=== Your objective ===
All of the data must be output without alteration.
---------- Task input
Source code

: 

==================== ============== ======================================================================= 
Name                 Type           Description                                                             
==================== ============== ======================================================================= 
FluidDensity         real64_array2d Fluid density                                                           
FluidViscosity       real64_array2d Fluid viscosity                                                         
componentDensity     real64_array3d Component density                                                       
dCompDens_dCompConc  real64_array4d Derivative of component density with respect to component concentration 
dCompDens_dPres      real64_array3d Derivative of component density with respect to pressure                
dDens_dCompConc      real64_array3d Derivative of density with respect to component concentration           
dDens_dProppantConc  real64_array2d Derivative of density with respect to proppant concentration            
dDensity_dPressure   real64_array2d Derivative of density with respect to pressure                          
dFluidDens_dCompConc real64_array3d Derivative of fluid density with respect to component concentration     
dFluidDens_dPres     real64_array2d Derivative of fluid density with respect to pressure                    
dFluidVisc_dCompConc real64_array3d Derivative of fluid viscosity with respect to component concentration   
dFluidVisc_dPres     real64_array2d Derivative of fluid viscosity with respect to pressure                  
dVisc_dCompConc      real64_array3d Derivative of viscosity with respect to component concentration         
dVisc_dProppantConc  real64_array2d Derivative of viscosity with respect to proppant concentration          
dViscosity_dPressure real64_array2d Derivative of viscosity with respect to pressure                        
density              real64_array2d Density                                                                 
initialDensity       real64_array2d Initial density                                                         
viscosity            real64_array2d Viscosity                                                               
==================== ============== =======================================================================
--------------------
=== Written solution ===
Source code

: 

==================== ============== ======================================================================= 
Name                 Type           Description                                                             
==================== ============== ======================================================================= 
FluidDensity         real64_array2d Fluid density                                                           
FluidViscosity       real64_array2d Fluid viscosity                                                         
componentDensity     real64_array3d Component density                                                       
dCompDens_dCompConc  real64_array4d Derivative of component density with respect to component concentration 
dCompDens_dPres      real64_array3d Derivative of component density with respect to pressure                
dDens_dCompConc      real64_array3d Derivative of density with respect to component concentration           
dDens_dProppantConc  real64_array2d Derivative of density with respect to proppant concentration            
dDensity_dPressure   real64_array2d Derivative of density with respect to pressure                          
dFluidDens_dCompConc real64_array3d Derivative of fluid density with respect to component concentration     
dFluidDens_dPres     real64_array2d Derivative of fluid density with respect to pressure                    
dFluidVisc_dCompConc real64_array3d Derivative of fluid viscosity with respect to component concentration   
dFluidVisc_dPres     real64_array2d Derivative of fluid viscosity with respect to pressure                  
dVisc_dCompConc      real64_array3d Derivative of viscosity with respect to component concentration         
dVisc_dProppantConc  real64_array2d Derivative of viscosity with respect to proppant concentration          
dViscosity_dPressure real64_array2d Derivative of viscosity with respect to pressure                        
density              real64_array2d Density                                                                 
initialDensity       real64_array2d Initial density                                                         
viscosity            real64_array2d Viscosity                                                               
==================== ============== =======================================================================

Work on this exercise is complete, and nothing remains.